Each entry below has to be written out again without any change.

+++ Data for this exercise

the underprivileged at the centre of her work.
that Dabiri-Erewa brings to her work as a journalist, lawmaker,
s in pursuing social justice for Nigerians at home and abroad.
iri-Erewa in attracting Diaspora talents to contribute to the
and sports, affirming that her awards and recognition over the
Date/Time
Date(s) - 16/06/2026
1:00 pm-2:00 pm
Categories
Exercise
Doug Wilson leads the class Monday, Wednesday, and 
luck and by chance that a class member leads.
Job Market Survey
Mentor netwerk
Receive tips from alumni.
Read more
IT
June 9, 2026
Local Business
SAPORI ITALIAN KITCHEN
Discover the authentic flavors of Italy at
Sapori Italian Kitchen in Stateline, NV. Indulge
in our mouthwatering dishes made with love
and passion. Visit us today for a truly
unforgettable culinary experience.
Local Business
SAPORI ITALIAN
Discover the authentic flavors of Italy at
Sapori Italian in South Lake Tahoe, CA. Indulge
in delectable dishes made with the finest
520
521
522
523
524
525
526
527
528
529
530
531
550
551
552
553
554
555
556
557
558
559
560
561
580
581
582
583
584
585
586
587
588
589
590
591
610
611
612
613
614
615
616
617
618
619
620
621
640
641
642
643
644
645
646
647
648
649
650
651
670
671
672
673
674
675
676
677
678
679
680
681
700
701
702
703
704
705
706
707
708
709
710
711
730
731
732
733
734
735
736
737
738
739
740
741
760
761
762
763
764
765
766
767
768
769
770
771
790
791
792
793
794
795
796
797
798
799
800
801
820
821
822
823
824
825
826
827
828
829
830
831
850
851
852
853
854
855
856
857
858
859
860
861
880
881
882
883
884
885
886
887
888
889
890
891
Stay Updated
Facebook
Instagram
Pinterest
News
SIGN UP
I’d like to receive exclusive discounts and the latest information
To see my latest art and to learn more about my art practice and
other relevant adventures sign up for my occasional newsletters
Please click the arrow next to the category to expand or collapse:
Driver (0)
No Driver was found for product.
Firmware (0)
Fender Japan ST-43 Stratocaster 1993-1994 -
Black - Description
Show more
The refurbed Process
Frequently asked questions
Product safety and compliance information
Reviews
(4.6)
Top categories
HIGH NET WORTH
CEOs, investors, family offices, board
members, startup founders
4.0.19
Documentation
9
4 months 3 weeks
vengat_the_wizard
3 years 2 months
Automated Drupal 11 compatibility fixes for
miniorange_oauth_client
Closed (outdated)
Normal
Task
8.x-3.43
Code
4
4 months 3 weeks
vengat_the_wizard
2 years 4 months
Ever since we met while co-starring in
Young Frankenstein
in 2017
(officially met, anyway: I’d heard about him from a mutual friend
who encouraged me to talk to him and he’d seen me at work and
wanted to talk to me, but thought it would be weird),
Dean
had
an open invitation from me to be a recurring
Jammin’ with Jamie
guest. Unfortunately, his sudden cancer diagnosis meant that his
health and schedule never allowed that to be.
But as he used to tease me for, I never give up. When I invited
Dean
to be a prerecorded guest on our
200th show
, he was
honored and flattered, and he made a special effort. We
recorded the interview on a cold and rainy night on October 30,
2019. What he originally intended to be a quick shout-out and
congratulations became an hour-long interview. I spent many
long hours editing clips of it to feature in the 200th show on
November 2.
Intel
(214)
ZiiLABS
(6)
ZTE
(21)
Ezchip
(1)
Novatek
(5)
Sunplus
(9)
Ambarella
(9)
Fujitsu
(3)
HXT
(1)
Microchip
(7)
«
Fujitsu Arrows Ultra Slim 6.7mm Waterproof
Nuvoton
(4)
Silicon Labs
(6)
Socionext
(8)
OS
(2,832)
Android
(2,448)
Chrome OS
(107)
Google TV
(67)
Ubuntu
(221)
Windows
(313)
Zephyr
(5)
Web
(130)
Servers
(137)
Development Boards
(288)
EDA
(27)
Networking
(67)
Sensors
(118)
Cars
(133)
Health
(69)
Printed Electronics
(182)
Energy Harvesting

++++++

**Reply to the task**:
the underprivileged at the centre of her work.
that Dabiri-Erewa brings to her work as a journalist, lawmaker,
s in pursuing social justice for Nigerians at home and abroad.
iri-Erewa in attracting Diaspora talents to contribute to the
and sports, affirming that her awards and recognition over the
Date/Time
Date(s) - 16/06/2026
1:00 pm-2:00 pm
Categories
Exercise
Doug Wilson leads the class Monday, Wednesday, and 
luck and by chance that a class member leads.
Job Market Survey
Mentor netwerk
Receive tips from alumni.
Read more
IT
June 9, 2026
Local Business
SAPORI ITALIAN KITCHEN
Discover the authentic flavors of Italy at
Sapori Italian Kitchen in Stateline, NV. Indulge
in our mouthwatering dishes made with love
and passion. Visit us today for a truly
unforgettable culinary experience.
Local Business
SAPORI ITALIAN
Discover the authentic flavors of Italy at
Sapori Italian in South Lake Tahoe, CA. Indulge
in delectable dishes made with the finest
520
521
522
523
524
525
526
527
528
529
530
531
550
551
552
553
554
555
556
557
558
559
560
561
580
581
582
583
584
585
586
587
588
589
590
591
610
611
612
613
614
615
616
617
618
619
620
621
640
641
642
643
644
645
646
647
648
649
650
651
670
671
672
673
674
675
676
677
678
679
680
681
700
701
702
703
704
705
706
707
708
709
710
711
730
731
732
733
734
735
736
737
738
739
740
741
760
761
762
763
764
765
766
767
768
769
770
771
790
791
792
793
794
795
796
797
798
799
800
801
820
821
822
823
824
825
826
827
828
829
830
831
850
851
852
853
854
855
856
857
858
859
860
861
880
881
882
883
884
885
886
887
888
889
890
891
Stay Updated
Facebook
Instagram
Pinterest
News
SIGN UP
I’d like to receive exclusive discounts and the latest information
To see my latest art and to learn more about my art practice and
other relevant adventures sign up for my occasional newsletters
Please click the arrow next to the category to expand or collapse:
Driver (0)
No Driver was found for product.
Firmware (0)
Fender Japan ST-43 Stratocaster 1993-1994 -
Black - Description
Show more
The refurbed Process
Frequently asked questions
Product safety and compliance information
Reviews
(4.6)
Top categories
HIGH NET WORTH
CEOs, investors, family offices, board
members, startup founders
4.0.19
Documentation
9
4 months 3 weeks
vengat_the_wizard
3 years 2 months
Automated Drupal 11 compatibility fixes for
miniorange_oauth_client
Closed (outdated)
Normal
Task
8.x-3.43
Code
4
4 months 3 weeks
vengat_the_wizard
2 years 4 months
Ever since we met while co-starring in
Young Frankenstein
in 2017
(officially met, anyway: I’d heard about him from a mutual friend
who encouraged me to talk to him and he’d seen me at work and
wanted to talk to me, but thought it would be weird),
Dean
had
an open invitation from me to be a recurring
Jammin’ with Jamie
guest. Unfortunately, his sudden cancer diagnosis meant that his
health and schedule never allowed that to be.
But as he used to tease me for, I never give up. When I invited
Dean
to be a prerecorded guest on our
200th show
, he was
honored and flattered, and he made a special effort. We
recorded the interview on a cold and rainy night on October 30,
2019. What he originally intended to be a quick shout-out and
congratulations became an hour-long interview. I spent many
long hours editing clips of it to feature in the 200th show on
November 2.
Intel
(214)
ZiiLABS
(6)
ZTE
(21)
Ezchip
(1)
Novatek
(5)
Sunplus
(9)
Ambarella
(9)
Fujitsu
(3)
HXT
(1)
Microchip
(7)
«
Fujitsu Arrows Ultra Slim 6.7mm Waterproof
Nuvoton
(4)
Silicon Labs
(6)
Socionext
(8)
OS
(2,832)
Android
(2,448)
Chrome OS
(107)
Google TV
(67)
Ubuntu
(221)
Windows
(313)
Zephyr
(5)
Web
(130)
Servers
(137)
Development Boards
(288)
EDA
(27)
Networking
(67)
Sensors
(118)
Cars
(133)
Health
(69)
Printed Electronics
(182)
Energy Harvesting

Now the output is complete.